The plea is only aimed at to seek reforms in the way SSC examinations are conducted. Shubham Malik, an aspirant who represents the group that has asked the Supreme Court seeking reform in the exam process, has himself cleared all the stages of the examination and has submitted his documents for verification with the SSC. While some aspirants fear that the legal fight in the Supreme Court may result in cancellation of the examination, the petitioners and the group of agitators they represent have sought to assuage these fears by underlining that a number of them have cleared the exam themselves.

They maintained that when the first PIL was filed, a delay in the announcement of results was sought and the Supreme Court had stayed the same. However, the Supreme Court has since vacated the stay and the petitioners have no intention of challenging the vacation of the stay or asking for any cancellation of the results. All they are interested in is that a fair probe be conducted and such incidents as the exam leak do not happen again. The final result of the 2017 examination is likely to be announced by November 15, 2019 and some of the petitioners themselves are eagerly awaiting the results.

Shubham Malik said said his purpose in moving the agitation further is to ensure that such incidents as the leak that happened cast a shadow over the integrity of the process and that is precisely what they hope to restore. The purpose is not to mar or disturb the prospects of those who cleared the exam.

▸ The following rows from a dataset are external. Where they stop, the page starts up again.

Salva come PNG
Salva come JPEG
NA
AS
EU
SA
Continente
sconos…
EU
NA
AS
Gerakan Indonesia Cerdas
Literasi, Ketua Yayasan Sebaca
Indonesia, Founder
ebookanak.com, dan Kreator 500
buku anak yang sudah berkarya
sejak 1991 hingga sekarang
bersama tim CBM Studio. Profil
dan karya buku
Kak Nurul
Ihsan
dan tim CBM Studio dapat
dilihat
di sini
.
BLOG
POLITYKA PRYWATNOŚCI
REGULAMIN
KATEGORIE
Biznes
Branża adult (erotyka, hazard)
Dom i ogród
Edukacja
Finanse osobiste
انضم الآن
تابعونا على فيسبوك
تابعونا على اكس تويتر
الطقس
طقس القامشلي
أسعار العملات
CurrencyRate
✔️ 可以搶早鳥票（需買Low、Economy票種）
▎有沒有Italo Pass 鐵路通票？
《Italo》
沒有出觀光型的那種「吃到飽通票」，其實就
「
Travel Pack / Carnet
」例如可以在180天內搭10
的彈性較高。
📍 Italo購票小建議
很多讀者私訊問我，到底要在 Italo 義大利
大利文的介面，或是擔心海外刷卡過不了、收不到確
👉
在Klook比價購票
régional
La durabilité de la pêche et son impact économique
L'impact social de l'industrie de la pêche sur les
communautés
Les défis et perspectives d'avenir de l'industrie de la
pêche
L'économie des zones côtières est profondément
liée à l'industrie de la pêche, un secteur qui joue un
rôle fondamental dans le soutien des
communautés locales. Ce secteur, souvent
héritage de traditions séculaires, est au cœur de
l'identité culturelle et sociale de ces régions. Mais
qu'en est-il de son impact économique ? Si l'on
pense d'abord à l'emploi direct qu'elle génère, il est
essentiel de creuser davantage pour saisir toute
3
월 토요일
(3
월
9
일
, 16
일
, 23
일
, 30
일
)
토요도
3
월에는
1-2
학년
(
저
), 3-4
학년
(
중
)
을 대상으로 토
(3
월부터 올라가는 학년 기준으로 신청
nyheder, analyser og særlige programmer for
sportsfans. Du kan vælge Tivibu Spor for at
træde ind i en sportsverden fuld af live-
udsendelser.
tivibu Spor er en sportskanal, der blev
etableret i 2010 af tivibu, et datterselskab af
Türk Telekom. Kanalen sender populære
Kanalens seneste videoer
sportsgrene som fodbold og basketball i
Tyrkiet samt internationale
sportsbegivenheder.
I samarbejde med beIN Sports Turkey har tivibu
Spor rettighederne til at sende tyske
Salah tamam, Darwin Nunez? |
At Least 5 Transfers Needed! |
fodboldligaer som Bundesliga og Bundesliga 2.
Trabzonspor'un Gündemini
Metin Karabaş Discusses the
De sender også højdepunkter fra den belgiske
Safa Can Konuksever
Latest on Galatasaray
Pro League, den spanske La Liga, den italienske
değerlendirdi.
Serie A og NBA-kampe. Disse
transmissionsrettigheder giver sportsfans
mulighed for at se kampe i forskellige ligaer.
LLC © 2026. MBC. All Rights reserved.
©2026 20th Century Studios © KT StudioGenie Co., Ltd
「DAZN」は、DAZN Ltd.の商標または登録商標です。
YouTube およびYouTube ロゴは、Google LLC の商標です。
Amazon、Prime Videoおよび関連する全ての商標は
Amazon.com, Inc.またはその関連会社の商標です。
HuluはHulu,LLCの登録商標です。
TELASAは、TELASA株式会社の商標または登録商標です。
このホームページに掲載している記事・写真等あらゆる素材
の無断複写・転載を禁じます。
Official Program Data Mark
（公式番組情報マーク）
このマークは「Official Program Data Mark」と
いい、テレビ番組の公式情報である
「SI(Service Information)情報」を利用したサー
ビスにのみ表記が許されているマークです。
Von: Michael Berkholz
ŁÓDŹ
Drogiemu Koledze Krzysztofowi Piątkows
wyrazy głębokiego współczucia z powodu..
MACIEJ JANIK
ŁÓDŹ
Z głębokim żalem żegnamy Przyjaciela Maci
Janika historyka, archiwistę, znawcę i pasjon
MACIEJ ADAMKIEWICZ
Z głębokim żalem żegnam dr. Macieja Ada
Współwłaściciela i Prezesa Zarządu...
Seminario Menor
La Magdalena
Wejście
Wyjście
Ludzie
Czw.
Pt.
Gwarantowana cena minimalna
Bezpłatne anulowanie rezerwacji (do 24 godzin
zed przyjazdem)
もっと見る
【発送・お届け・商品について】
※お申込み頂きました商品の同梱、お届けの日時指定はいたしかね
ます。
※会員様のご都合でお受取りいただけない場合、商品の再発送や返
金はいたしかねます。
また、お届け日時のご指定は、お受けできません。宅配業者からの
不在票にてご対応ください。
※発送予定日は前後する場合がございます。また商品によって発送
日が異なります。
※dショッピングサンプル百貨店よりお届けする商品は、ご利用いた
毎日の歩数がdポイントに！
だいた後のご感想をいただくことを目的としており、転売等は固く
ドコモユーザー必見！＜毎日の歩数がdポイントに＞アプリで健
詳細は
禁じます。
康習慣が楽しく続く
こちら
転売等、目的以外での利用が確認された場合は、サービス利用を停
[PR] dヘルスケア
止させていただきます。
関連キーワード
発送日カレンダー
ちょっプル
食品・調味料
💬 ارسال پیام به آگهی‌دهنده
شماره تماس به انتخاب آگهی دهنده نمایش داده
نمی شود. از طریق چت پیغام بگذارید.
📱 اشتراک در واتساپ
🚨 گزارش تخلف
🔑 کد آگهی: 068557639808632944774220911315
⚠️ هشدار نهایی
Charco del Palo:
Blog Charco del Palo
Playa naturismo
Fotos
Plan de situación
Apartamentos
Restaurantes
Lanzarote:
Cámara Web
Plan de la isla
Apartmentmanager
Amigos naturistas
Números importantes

"At no stage since the first public interest litigation have we demanded cancellation of the entire examination. I have cleared the exam, but since it is leaked, my rank could be lower. This must not be repeated. There should be reforms in the process and the impartial investigation into the conduct of 2017 examination," Malik said.

Ajit Dsouza, another aspirant who is part of the group that is behind the petition in the Supreme Court, said he has also cleared all the tiers of the examination. "I am waiting for the final appointment order. I have qualified. But what I feel is that corruption in recruitment examinations creates problems and hurdles for young people who want jobs. We want justice and we want fairness," he said.